1 - For the average pure catalog brand (i.e. was a cataloger before the internet arrived in 1990), 85% or more of new customers come from one of the catalog co-ops, of which there are a handful. 85% of your customer base has been recruited by the co-ops. The same thing goes for Google/Facebook in e-commerce, FYI.

2 - Catalog circulation plans overload names into Nov/Dec, because those are more "responsive" timeframes. Names are acquired.

3 - On average, most catalogers and e-commerce brands do not measure lifetime value. 

4 - For most catalogers not possessing a strong seasonal business in Spring, between 25% and 50% of annual new customers are acquired in November / December.

5 - To acquire these customers, %-off and free shipping promotions are offered. These promotions frequently harm customer acquisition costs.

6 - Companies that measure lifetime value observe this dynamic, outlined in a lifetime value simulation I ran for a cataloger last week.  Look at the three year profit of names acquired in December, vs. other months:



7 - The customers you acquire in March - June repurchase during responsive times ... and then repurchase during November/December. They are more valuable. December buyers are recent in January/February, when they are not likely to buy again. The customer goes dormant until November/December, at which time the customer purchases with a discount and free shipping.

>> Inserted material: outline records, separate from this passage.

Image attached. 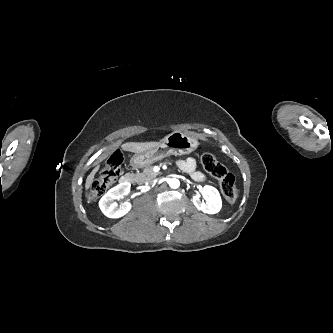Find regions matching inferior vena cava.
<instances>
[{
    "instance_id": "inferior-vena-cava-1",
    "label": "inferior vena cava",
    "mask_w": 333,
    "mask_h": 333,
    "mask_svg": "<svg viewBox=\"0 0 333 333\" xmlns=\"http://www.w3.org/2000/svg\"><path fill=\"white\" fill-rule=\"evenodd\" d=\"M155 184V181L151 182L150 185H154Z\"/></svg>"
}]
</instances>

8 - The dynamic is not limited to Customer Acquisition. Look at customers who place a third order, by month of third order (for a client analysis conducted last week). I then measure three year lifetime value. It's the same story, just at a different magnitude.

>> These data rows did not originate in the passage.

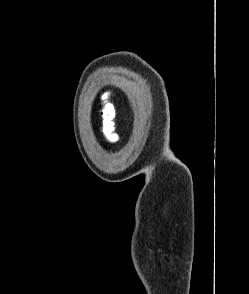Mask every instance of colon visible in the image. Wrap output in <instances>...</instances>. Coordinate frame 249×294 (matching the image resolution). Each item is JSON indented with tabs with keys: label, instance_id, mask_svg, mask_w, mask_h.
I'll return each instance as SVG.
<instances>
[{
	"label": "colon",
	"instance_id": "colon-1",
	"mask_svg": "<svg viewBox=\"0 0 249 294\" xmlns=\"http://www.w3.org/2000/svg\"><path fill=\"white\" fill-rule=\"evenodd\" d=\"M101 109L100 116L102 120V132L110 140L114 141L113 125H114V109L109 101V93H104L100 98Z\"/></svg>",
	"mask_w": 249,
	"mask_h": 294
}]
</instances>
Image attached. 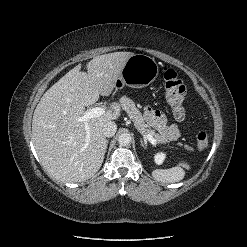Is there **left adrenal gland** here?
<instances>
[{
	"label": "left adrenal gland",
	"instance_id": "left-adrenal-gland-1",
	"mask_svg": "<svg viewBox=\"0 0 247 247\" xmlns=\"http://www.w3.org/2000/svg\"><path fill=\"white\" fill-rule=\"evenodd\" d=\"M141 145H142L144 148H146V147H147V143H146V142H144L142 139H141Z\"/></svg>",
	"mask_w": 247,
	"mask_h": 247
}]
</instances>
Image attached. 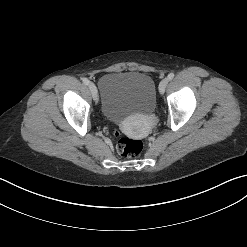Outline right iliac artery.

What is the dynamic I'm talking about?
  1. Your co-ops do a good job of optimizing for Nov/Dec response. They find buyers who are likely to buy in Nov/Dec.
  2. These customers often purchase via a promo (#cybermonday), and are therefore less profitable in their a first order.
  3. Because the order happened in Nov/Dec, lifetime value is less.
  4. Because you try to maximize Nov/Dec, your loyal buyers are less valuable in the future as well.
What should you do about it?
  1. Plant your customer acquisition seeds early in the year. Harvest your yield by early Fall. Enjoy Christmas repurchases. Generate profit next year. Do this by reviewing the tactics in my Customer Acquisition presentation (click here) and build out your Brand Response Marketing team.
  2. Your co-ops know this happens, they've had your data forever. Ask then why they do not optimize for long-term success?
  3. Stop worshipping November/December.
  4. Calculate lifetime value. Any analyst and/or vendor should do this as a matter of practice. Contact me (kevinh@minethatdata.com) if you need help. I use a simulation of 100,000 customers over "x" years to measure lifetime value for any segment. Your vendor partners don't do this.
Are you at NEMOA this week?
  • You are paying NEMOA a lot of money to attend. Your vendor partners are paying NEMOA a lot of money for prime speaking gigs, so that they can get you to spend a lot of money. How about using the conference as a forum to teach your vendor partners to optimize for long-term value, so that you, your vendor partners, and NEMOA can all make a lot more money? Seem reasonable? Everybody wins! How is that a bad thing?
The same logic applies to Google/Facebook in e-commerce. I see the same thing, repeatedly. Challenge them as well.

Your vendor partners are optimizing for immediate conversion/response. They tell you to be data driven. They are using data to sub-optimize customer loyalty and future profit. That's not acceptable.

You can fix this problem. But you need to speak up.